Year 10 Charlotte’s 200-page academic paper considers why many hundreds of whales appear to have their navigational senses scrambled and become stranded on beaches many miles away from home – much like the 60ft fin whale which recently washed up on Cornish shores.
Charlotte’s research supports the hypothesis of a brand new study, published in the journal Current Biology by Duke graduate student Jesse Granger, which has found that the animals are four times more likely to strand themselves during solar storms.

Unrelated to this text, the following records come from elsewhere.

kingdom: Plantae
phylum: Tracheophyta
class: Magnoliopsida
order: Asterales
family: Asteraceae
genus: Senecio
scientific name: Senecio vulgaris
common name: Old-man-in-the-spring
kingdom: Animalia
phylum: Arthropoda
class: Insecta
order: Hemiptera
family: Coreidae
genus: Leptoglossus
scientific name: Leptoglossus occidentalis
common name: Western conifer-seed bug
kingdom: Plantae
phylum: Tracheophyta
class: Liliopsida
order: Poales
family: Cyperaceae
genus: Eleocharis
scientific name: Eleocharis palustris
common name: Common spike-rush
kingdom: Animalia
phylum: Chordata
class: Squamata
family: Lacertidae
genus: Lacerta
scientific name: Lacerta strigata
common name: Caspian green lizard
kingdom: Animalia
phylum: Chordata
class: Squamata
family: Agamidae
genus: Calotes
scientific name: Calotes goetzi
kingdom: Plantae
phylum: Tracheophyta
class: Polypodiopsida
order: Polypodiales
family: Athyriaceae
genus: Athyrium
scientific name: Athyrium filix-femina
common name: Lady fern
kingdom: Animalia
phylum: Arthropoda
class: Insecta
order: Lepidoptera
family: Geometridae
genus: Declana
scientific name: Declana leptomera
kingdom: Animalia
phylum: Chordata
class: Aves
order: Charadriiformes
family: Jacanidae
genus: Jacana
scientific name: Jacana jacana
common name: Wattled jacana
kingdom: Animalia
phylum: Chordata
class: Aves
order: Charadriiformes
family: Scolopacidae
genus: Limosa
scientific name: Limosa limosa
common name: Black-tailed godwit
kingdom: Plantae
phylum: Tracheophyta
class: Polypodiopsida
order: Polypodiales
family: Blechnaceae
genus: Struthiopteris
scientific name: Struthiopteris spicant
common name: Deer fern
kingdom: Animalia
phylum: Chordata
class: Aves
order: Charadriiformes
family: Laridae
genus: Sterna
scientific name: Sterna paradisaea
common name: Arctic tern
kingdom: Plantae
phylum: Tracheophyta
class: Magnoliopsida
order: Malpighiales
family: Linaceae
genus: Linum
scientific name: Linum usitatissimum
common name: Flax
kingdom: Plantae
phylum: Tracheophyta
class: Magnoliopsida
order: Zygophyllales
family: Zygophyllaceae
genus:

The academic paper has even earned the 15-year-old the Silver CREST award for scientific rigour.
The CREST assessors praised Charlotte for the “remarkable the way in which [she] mobilised to obtain sources” and that “the detail in and clarity of what [she] wanted to achieve was impressive”. All in all, they said that the “project was a delight to review”.
She conducted her research as part of the THS after-school astronomy club. Her teachers Brian Sheen, the Director of the Roseland Observatory, and professional astronomer Carolyn Kennett offered support throughout the process.
Charlotte said “I’ve never done anything like this before so it was a bit of a learning curve. The difficulty in finding relevant data and constantly revising the paper was pretty tough going but it was definitely worth it. The lack of available data means that my findings are currently inconclusive so I’m really excited to investigate further.”
Having received the praise of the CREST assessors for her scientific rigour, Charlotte hopes to publish her paper in an academic journal. She is already beginning preliminary research for her next project, the CREST gold award.